*QUOTED PASSAGE*:
════════

Personal information
- Nationality: Irish
- Born: 20 April 1957 (age 69)
- Website: theworldjog.com/blog/

Achievements and titles
- Personal best: World Records 48 hours indoor track world record 426.178 km held since 2007. World 48-hour treadmill record 405.22 km held since 2008

= Tony Mangan (runner) =

Irish ultramarathon runner (born 1957)

Tony Mangan (born 20 April 1957 in Dublin) is an ultra distance runner from Ireland. He completed on 27 October 2014 a 50000 km distance running around the world for Aware, a charity helping to defeat depression. He is the current world 48-hour indoor track record holder 426.178 km. Also the world 48-hour treadmill record 405.22 km. Mangan states, "I didn't start running till I was almost 30. Then I dreamed of running around the World. I got delayed for over 20 years for many reasons, breaking a few world ultra records. Now I am retired from competition I can finally live my dream."

== World Jog ==
Tony's "World Jog", began with his participation in the Dublin Marathon on 25 October 2010. He moved from east to west, commencing in Ireland North America, before proceeding to Central and South America and on to Australia, Asia and Europe before returning to Ireland. He finished on 27 October 2014, to finish where he started with the Dublin marathon.

Mangan's completed a distance of approximately 50,000 km over a four-year period of near-continuous travel. This involves running roughly the distance of a marathon per day. Mangan made the journey as continuous as possible on a world map. Each day he ran with his buggy, named Nirvana, which is best known in the U.S. as a runner's stroller. It has one small wheel in the front and two large ones in the back. Mangan packs a tent, tarp, extra shoes, clothes and some food where most runners would sit an infant or toddler.

== Other achievements ==
Current World 48-hour indoor track record holder. In 2007 Tony Mangan received the IAU (International Association of Ultrarunners) recognition for "the new World Best Performance 48h indoor by Men" for his extraordinary race, 426.178 km ran during the Jami BRNO Spring Ultramarathon, 48h Indoor. This was also the first time in history that a runner has run 200 km for two consecutive days. On day one Tony ran 223 km while on day two he ran 203 km. He is also known for his 48h treadmill records. Tony's 48-hour treadmill attempt record was registered in 2003 along with a 24‑hour treadmill world record. His 48-hour performance was broken in 2004 by another runner but Tony regained his status at the Longford marathon expo in 2008 when he ran the "greatest distance travelled on a treadmill in 48 hours, 405.22 km", result acknowledged by the Guinness World Records.

════════

*WORK REQUIRED*: Transcribe the portion of the Tony Mangan profile that begins with the words containing "Personal information" and ends with "runner (born 1957)".

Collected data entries

════════

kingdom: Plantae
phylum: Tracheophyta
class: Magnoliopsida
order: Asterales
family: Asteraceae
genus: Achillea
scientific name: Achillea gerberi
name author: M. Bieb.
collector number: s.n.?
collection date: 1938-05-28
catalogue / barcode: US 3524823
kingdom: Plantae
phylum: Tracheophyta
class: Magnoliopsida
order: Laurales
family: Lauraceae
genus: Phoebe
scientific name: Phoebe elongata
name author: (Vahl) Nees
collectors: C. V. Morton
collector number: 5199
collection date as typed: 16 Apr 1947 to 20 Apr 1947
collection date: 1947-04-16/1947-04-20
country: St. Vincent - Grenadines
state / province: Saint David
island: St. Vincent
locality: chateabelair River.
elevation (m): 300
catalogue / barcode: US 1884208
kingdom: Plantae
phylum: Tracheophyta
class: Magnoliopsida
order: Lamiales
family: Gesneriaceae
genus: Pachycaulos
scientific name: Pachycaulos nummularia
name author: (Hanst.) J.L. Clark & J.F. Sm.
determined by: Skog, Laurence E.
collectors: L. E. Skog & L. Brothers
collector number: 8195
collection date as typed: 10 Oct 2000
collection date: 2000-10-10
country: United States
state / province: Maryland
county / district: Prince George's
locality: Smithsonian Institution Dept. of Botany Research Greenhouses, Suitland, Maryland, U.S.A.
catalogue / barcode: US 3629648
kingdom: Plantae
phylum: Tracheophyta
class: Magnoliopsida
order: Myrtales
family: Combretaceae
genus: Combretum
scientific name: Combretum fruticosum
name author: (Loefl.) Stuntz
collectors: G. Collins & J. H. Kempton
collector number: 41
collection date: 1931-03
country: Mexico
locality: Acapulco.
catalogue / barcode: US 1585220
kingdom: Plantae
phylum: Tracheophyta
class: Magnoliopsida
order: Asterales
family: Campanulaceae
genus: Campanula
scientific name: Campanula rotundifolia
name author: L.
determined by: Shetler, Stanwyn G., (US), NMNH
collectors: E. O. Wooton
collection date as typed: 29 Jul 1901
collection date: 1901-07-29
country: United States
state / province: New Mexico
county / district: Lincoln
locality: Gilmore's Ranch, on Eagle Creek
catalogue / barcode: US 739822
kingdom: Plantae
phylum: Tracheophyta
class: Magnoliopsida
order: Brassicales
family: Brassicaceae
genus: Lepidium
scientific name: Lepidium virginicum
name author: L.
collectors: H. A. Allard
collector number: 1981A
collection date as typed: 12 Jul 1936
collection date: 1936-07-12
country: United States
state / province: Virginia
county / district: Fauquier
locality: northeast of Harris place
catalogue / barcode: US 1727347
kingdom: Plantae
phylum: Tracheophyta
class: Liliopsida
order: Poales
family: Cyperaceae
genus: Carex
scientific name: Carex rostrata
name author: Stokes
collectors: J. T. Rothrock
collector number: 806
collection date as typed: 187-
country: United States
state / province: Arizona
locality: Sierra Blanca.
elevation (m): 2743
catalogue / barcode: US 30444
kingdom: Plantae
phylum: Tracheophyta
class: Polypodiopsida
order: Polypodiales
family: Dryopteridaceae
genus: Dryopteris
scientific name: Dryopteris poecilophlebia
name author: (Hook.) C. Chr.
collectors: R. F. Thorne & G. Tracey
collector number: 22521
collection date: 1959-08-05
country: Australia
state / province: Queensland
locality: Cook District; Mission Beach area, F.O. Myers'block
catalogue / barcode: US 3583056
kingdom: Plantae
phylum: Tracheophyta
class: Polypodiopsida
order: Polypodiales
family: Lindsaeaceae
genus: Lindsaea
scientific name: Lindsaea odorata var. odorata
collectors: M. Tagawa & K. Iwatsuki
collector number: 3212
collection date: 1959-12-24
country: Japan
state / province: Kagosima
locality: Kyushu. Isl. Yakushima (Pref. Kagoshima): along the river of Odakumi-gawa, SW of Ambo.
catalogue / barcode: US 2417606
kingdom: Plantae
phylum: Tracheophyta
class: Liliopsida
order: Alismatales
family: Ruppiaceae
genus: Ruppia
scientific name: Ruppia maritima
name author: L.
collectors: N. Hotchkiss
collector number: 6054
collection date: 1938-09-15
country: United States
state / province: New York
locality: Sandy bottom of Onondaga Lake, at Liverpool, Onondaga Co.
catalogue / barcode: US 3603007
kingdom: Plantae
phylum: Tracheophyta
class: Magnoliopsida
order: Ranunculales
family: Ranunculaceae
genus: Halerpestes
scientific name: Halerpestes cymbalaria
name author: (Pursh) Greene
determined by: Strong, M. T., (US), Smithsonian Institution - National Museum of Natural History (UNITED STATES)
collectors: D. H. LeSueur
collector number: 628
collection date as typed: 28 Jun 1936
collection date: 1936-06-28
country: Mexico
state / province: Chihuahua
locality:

════════

*ANSWER BOX*:
Personal information
- Nationality: Irish
- Born: 20 April 1957 (age 69)
- Website: theworldjog.com/blog/

Achievements and titles
- Personal best: World Records 48 hours indoor track world record 426.178 km held since 2007. World 48-hour treadmill record 405.22 km held since 2008

= Tony Mangan (runner) =

Irish ultramarathon runner (born 1957)